Psychosis is a condition that affects a person’s mind and causes changes to the way that they think, feel and behave. A person who experiences psychosis may be unable to distinguish between reality and their imagination.
People who are experiencing psychosis are referred to a psychotic. People with psychosis often experience:
Psychosis is not a condition in itself - it is a symptom of other conditions. The most common cause of psychosis is a mental health condition, such as schizophrenia, or bipolar disorder (manic depression).
Psychosis can also be triggered by physical conditions, such as Parkinson's disease, or as a result of drug or alcohol abuse.
How long someone will experience a psychotic state of mind - known as a psychotic episode - will depend on the underlying causes. Drug, or alcohol, induced psychosis many only last for a few days. However, psychosis that is caused by schizophrenia, or bipolar disorder, may last indefinitely unless it is treated.
How common is psychosis?
Psychosis is more common that most people realise. It is estimated that 1 in every 200 people in the UK has experienced psychosis. Some people will only experience one psychotic episode, while others may experience a number of episodes throughout their life.
Schizophrenia, which is one of the main causes of psychosis, will affect one person in every 100 in the population during their lifetime.
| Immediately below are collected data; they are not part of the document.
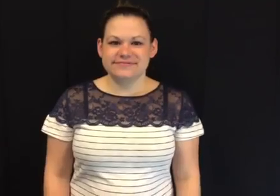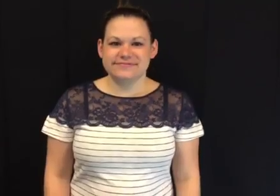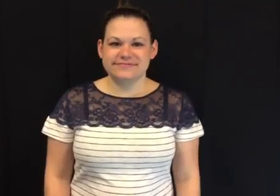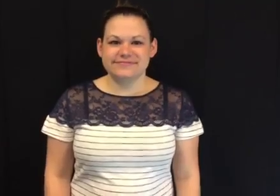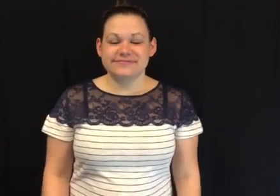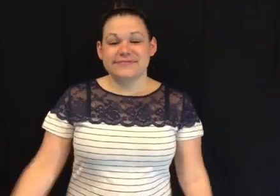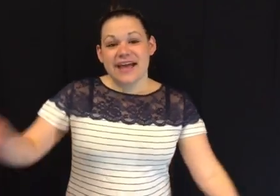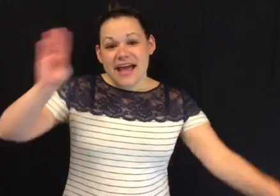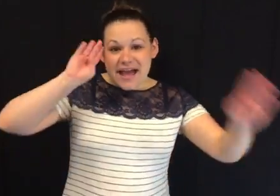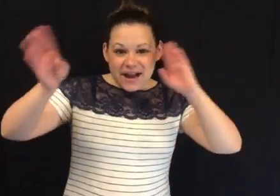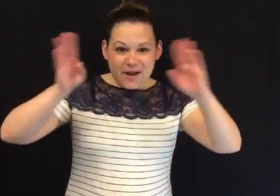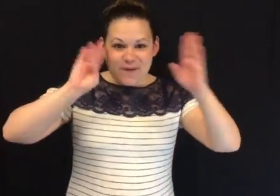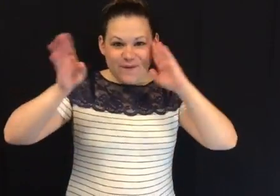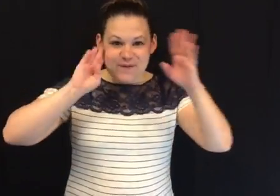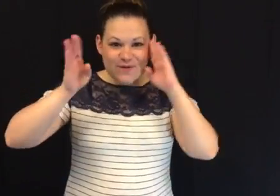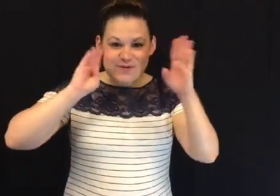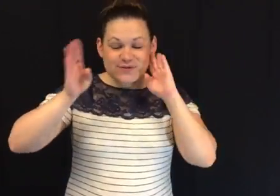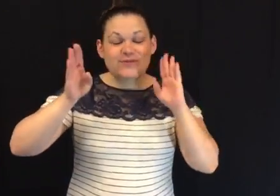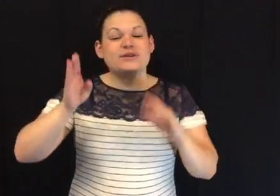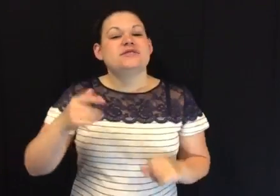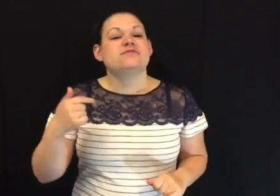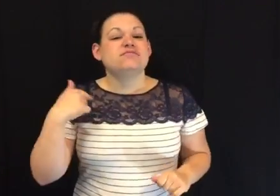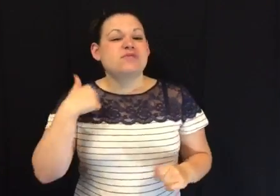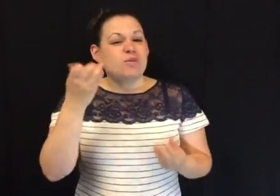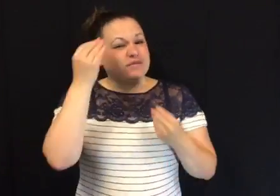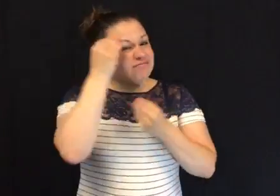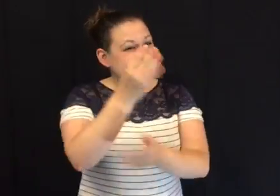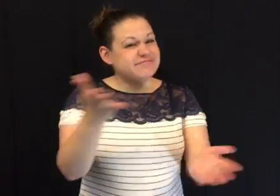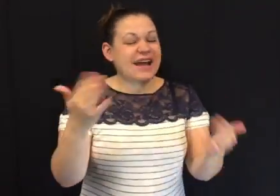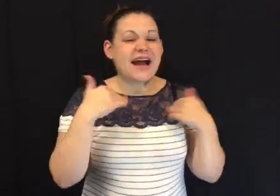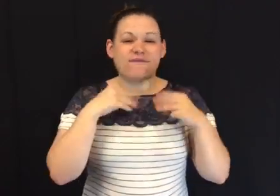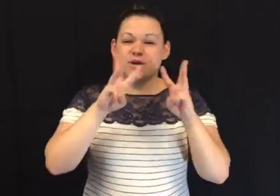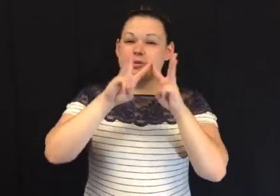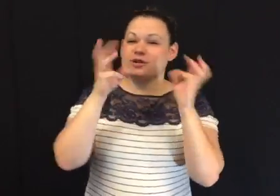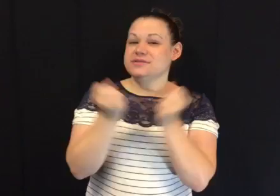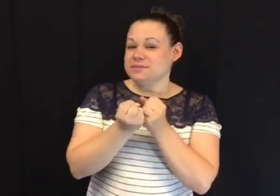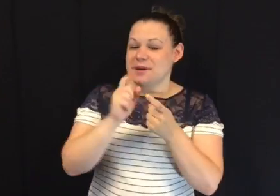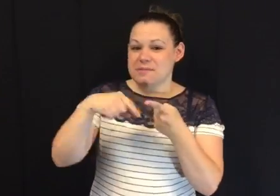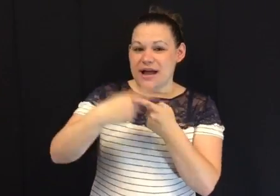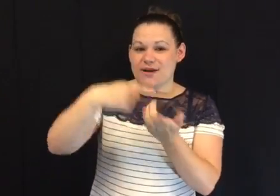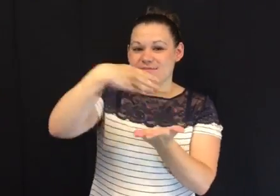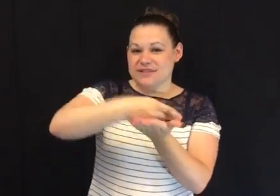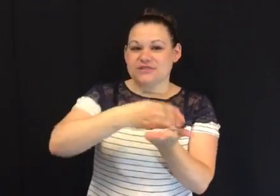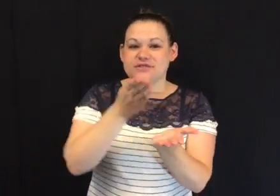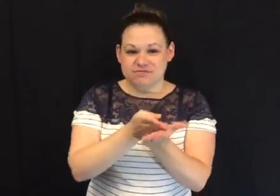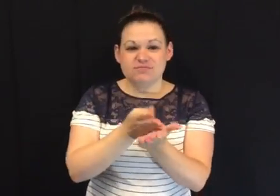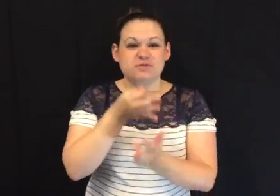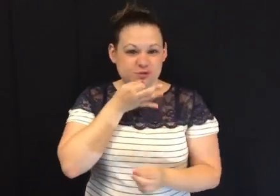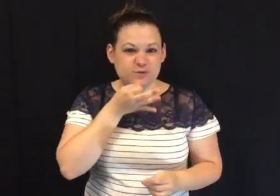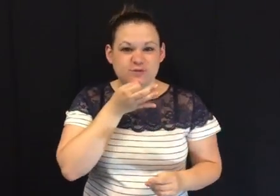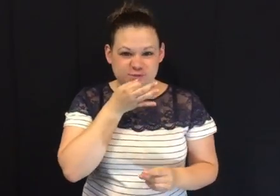Hello! Soon we will be hosting a workshop about budgeting.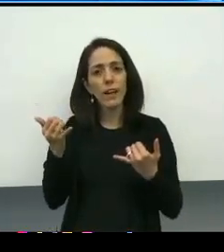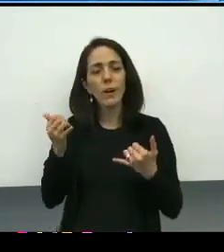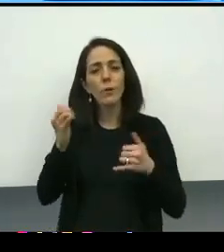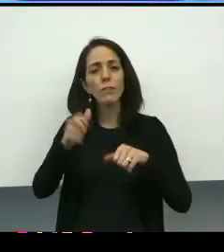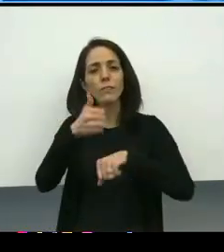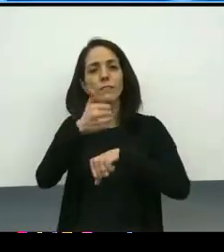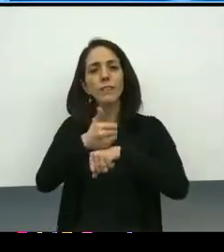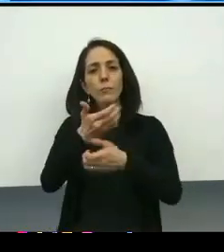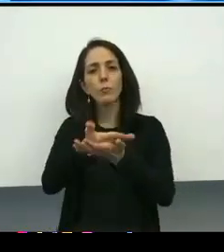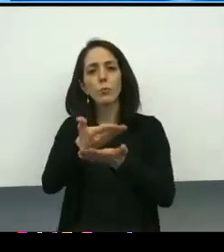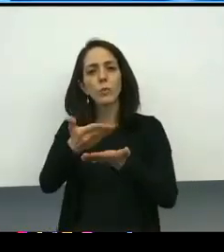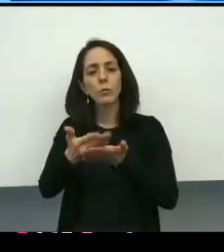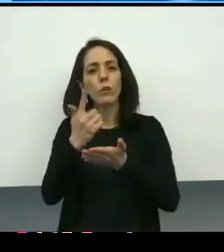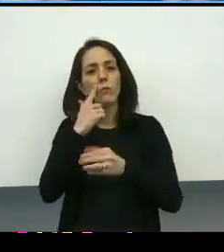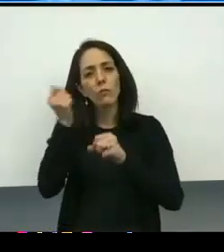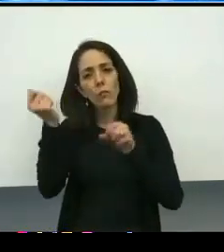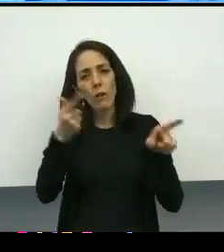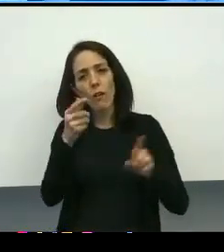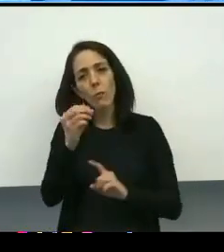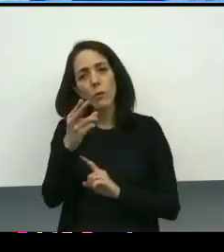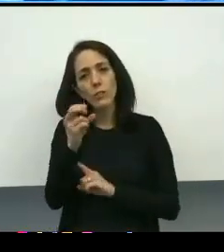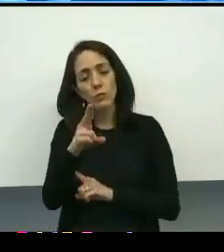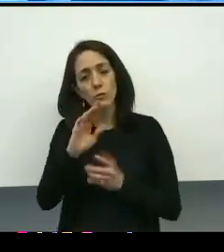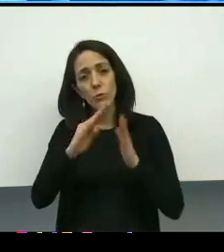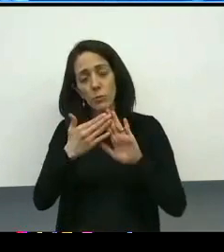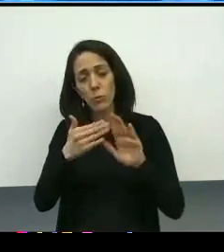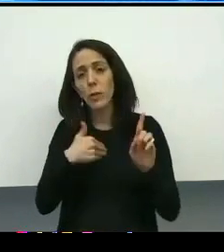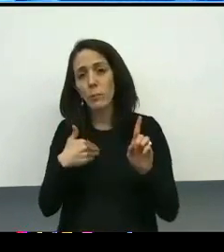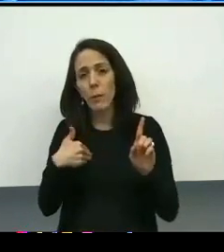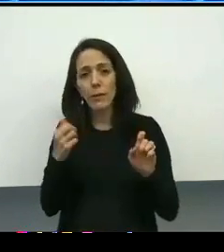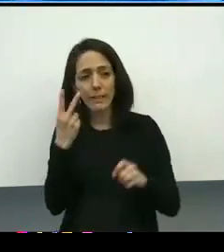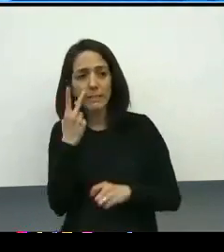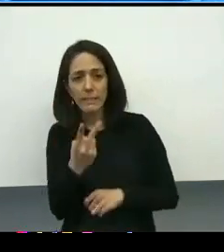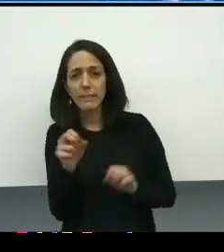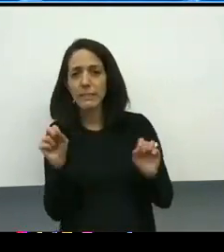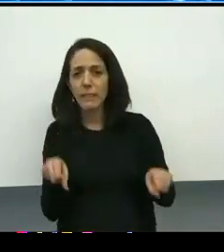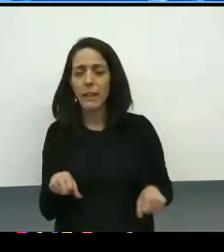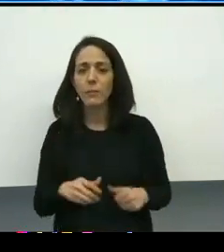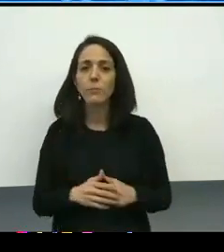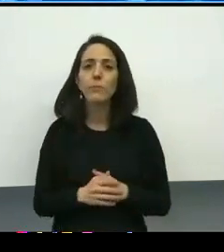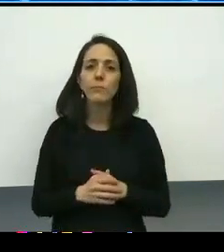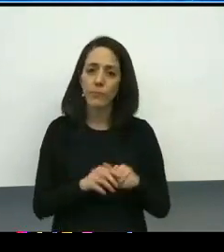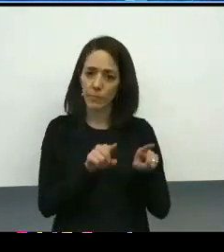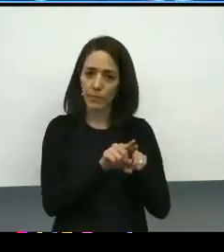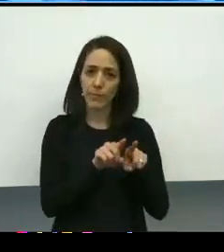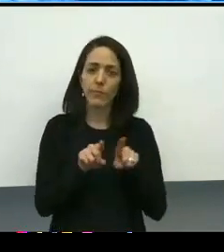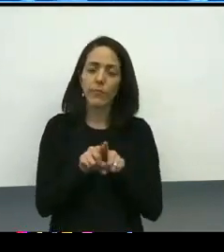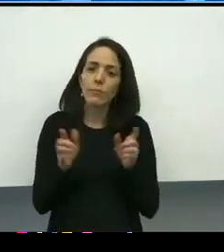for all of OHSU community members to access, to use. We've also encouraged all of our members to take,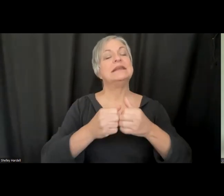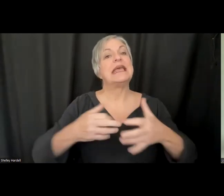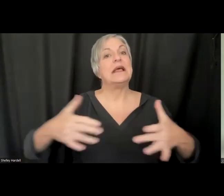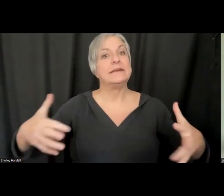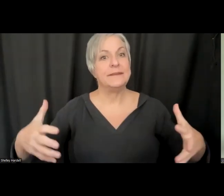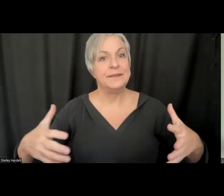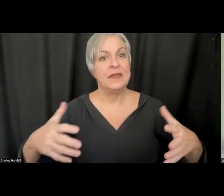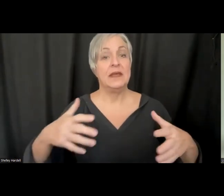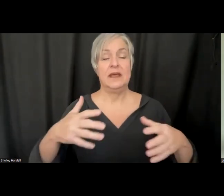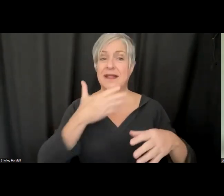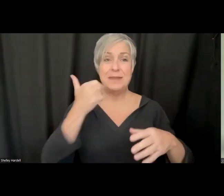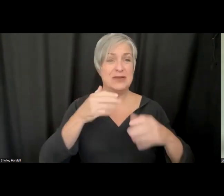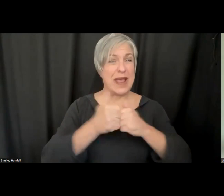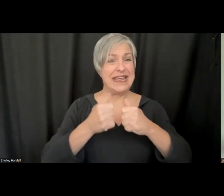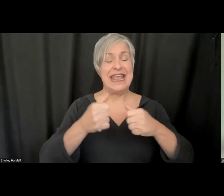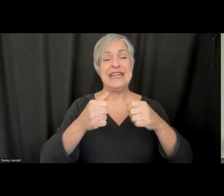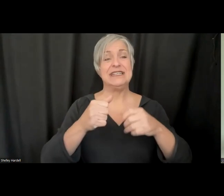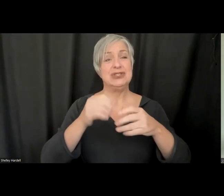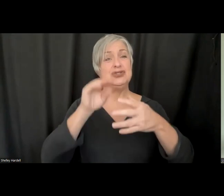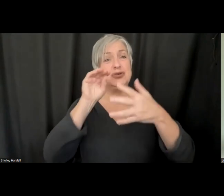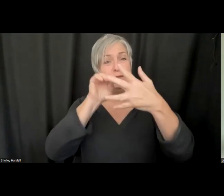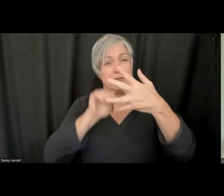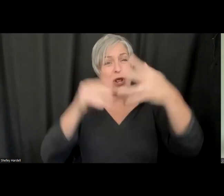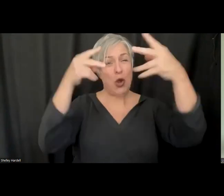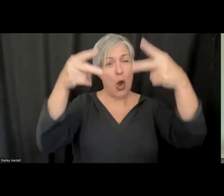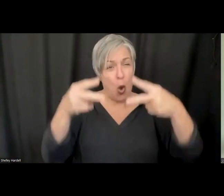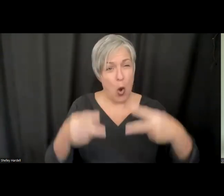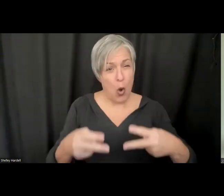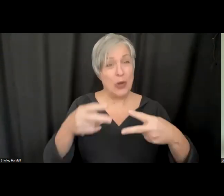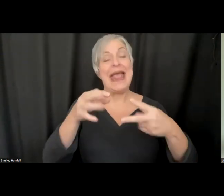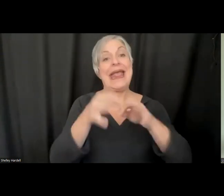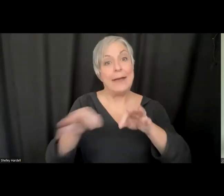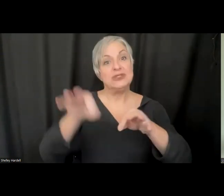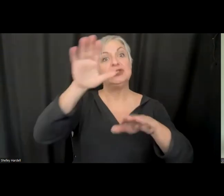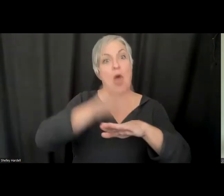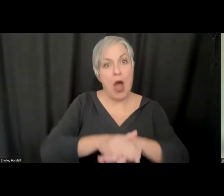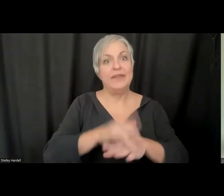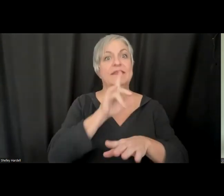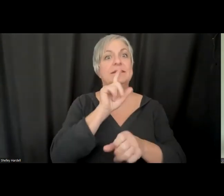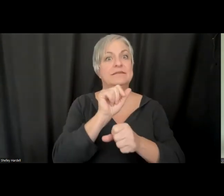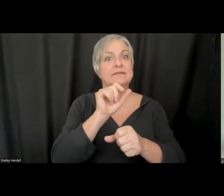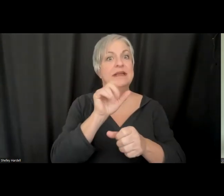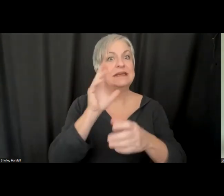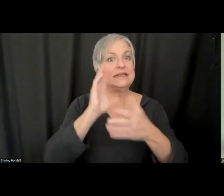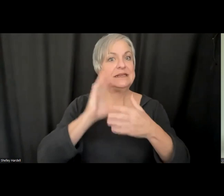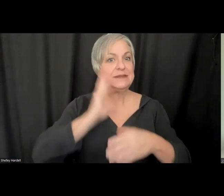encode captions directly into the experience. That has some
Prompt treatment is recommended for someone who is experiencing psychosis. Studies suggest that the earlier the condition is treated, the better the long-term results tend to be. In the short-term, medicines are used to treat the symptoms of psychosis in order that the person is no longer a danger to themselves, or to others. The long-term treatment will depend on the underlying causes.
If you have psychosis, it could affect your ability to drive. It is your legal obligation to inform the Driver and Vehicle Licensing Agency (DVLA) about a medical condition that could have an impact on your driving ability. Go to the Directgov website to find out how to tell the DVLA about a medical condition.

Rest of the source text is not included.